Task details —
Though the entries contain pictures, the copy you make should hold only the rest, exactly as written.

Saved data entries:
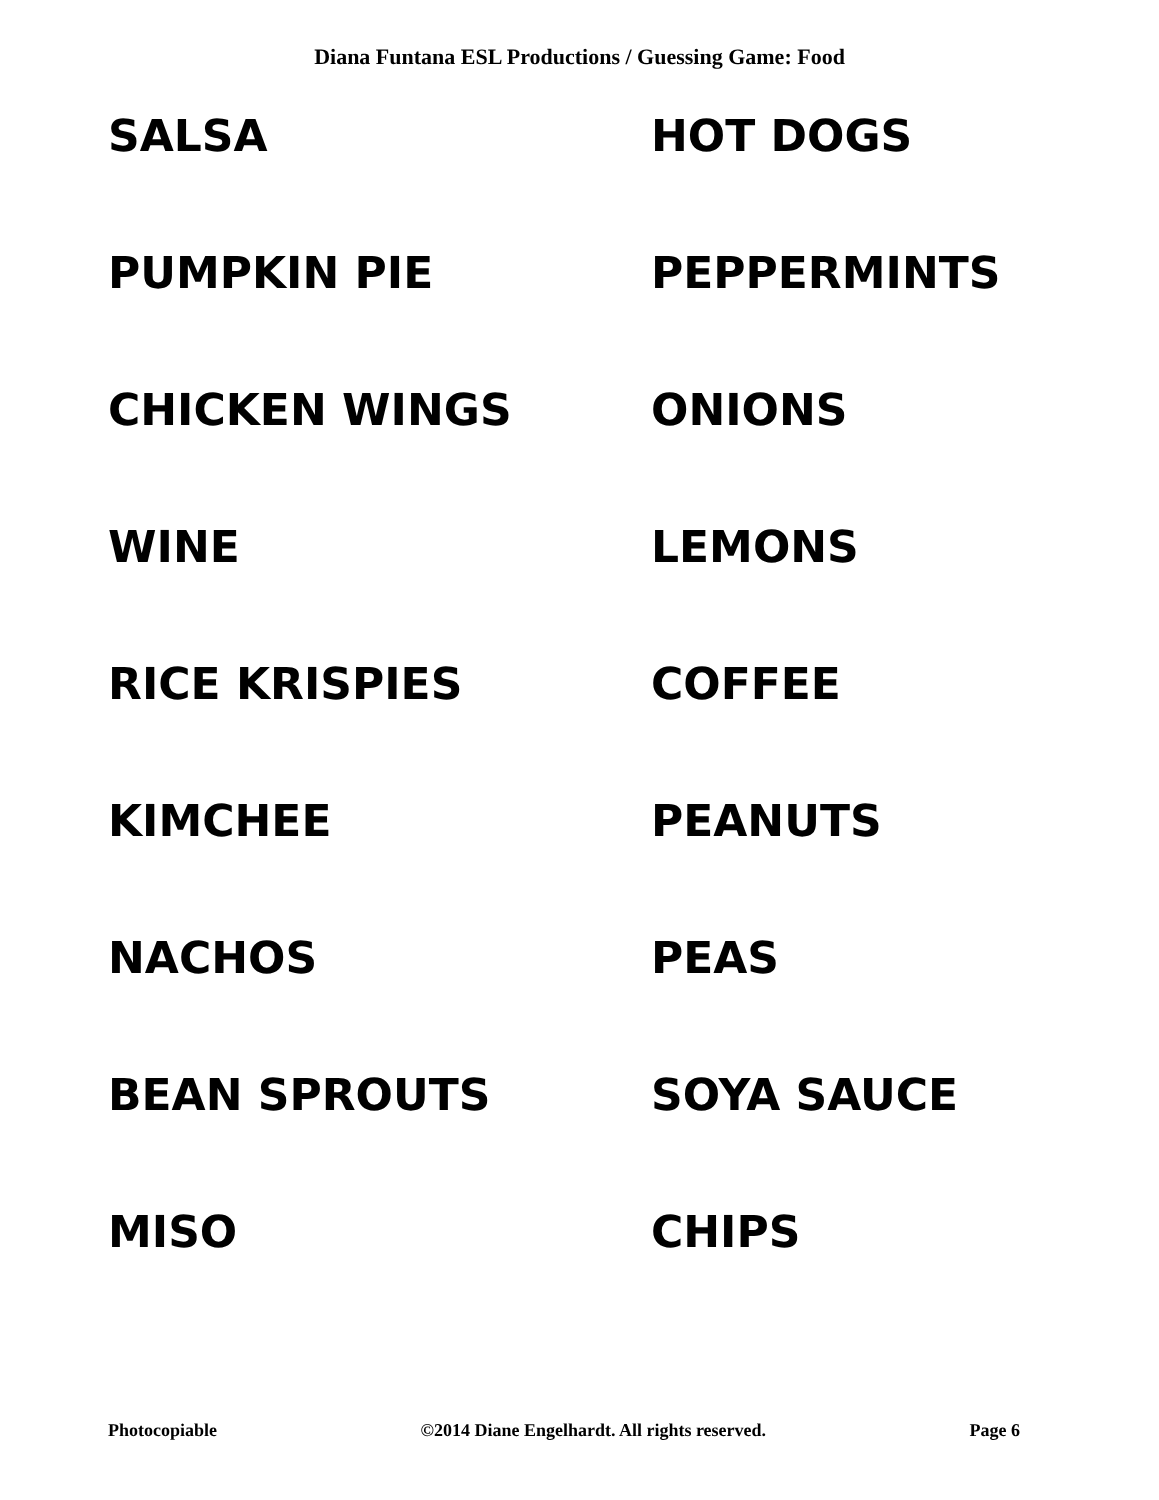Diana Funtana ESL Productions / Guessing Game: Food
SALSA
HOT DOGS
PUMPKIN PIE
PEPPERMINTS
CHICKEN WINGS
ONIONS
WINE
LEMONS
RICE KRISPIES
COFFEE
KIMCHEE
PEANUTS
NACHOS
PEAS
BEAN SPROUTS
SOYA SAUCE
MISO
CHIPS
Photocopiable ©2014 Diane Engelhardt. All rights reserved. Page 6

Reply to the task —
Diana Funtana ESL Productions / Guessing Game: Food
SALSA
HOT DOGS
PUMPKIN PIE
PEPPERMINTS
CHICKEN WINGS
ONIONS
WINE
LEMONS
RICE KRISPIES
COFFEE
KIMCHEE
PEANUTS
NACHOS
PEAS
BEAN SPROUTS
SOYA SAUCE
MISO
CHIPS
Photocopiable ©2014 Diane Engelhardt. All rights reserved. Page 6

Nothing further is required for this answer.